Lantas, apa kita bisa membiarkan saja Negara terus dikuasai oleh Kelompok Oligarki dan Taipan yang saat ini sedang dikontrol Cina (RRC-PKC) demi satu kepentingan besar; yaitu Kolonisasi atau Penjajahan atau Imperialisme (Paham Penjajahan). Semua kembali pada Rakyat dan Kelompok-Kelompok yang menginginkan Kedaulatan di Tangan Rakyat.

Lantas apakah saya sebagai Koordinator dan Penanggung Jawab Pelaporan dan Permintaan Sidang Istimewa dan Pemakzulan Jokowi diam begitu saja? Tentu tidak, kita ingin benar-benar solidkan di antara kelompok-kelompok pergerakan semuanya, sampai benar-benar solid. Momentum yang kita sedang kita proses adalah mengulang konsolidasi kembali.

Karena untuk satu perubahan mendasar, kita tidak bisa berharap lewat Pemilu dan Pilpres 2019. Harapan itu justru akan merusak dan dengan mudah Rakyat diperdaya oleh Kongsi-kongsi baru Oligarki dan Konglomerasi Taipan.
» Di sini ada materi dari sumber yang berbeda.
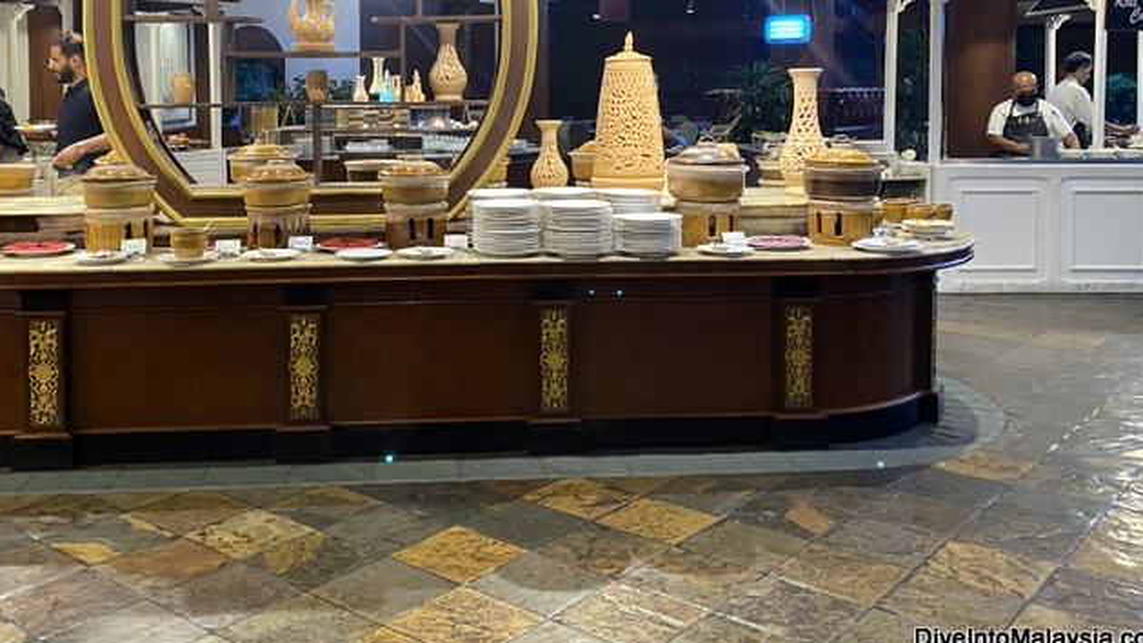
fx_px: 1091
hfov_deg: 55.0
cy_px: 138
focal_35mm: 36
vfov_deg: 32.1
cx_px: 480
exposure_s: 1/33
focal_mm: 4.25
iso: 320
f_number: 1.8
Perlu saya ingatkan, bahwa kondisi saat ini kita berhadapan dengan Negara Oligarki yang dibentuk paska reformasi yang menunggangi Kekuatan Rakyat bersama Asing dan Konglomerat Taipan yang saat ini dimanfaatkan untuk Kolonisasi Cina.

Akan tetapi Negara Oligarki dengan jaket-jaket politiknya berwujud partai-partai politik tersebut di dalamnya. Saya yakin masih ada orang-orang yang berpihak pada Rakyat. Oleh karena itu, kekuatan Rakyat harus dihidupkan kembali dan berani menolak agenda “Suap Menyuap” atau “Gerakan Wani Piro” yang hanya menguntungkan kantongnya sendiri dan kelompoknya. Kita harus berpuasa sampai Rakyat benar-benar mampu memegang Negara secara kuat. Ini Sistem yang harus dikembalikan ke Rakyat.

Persoalan siapa yang memimpin atau menjadi Presiden kelak itu bukan soal. Mau Prabowo, Gatot Nurmantyo atau mungkin Saudara-saudari dari aktivis Kalangan Muda yang punya kemampuan menjalankan perintah-perintah Rakyat. Itu persoalan nanti. Yang terpenting adalah, kita selenggarakan Sidang Istimewa dengan agenda :

1. Cabut Mandat Jokowi-JK.
2. Kembali Ke UUD 45 Asli.
3. Perkuat Hak-Hak Rakyat Pribumi.
4. Bentuk Pemerintah Transisi.

Pemerintah Transisi ini hanya bisa berjalan antara 3 (tiga) sampai 4 (empat) tahun. Tetapi idealnya 3 (tiga) tahun. Setelah itu baru kita akan melihat calon-calon Presiden yang mampu menjalankan perintah-perintah Rakyat.

Salam perjuangan untuk semuanya. Merdeka..!!!!

*Yudi Syamhudi Suyuti, Ketua Presidium Musyawarah Rakyat Indonesia (MRI).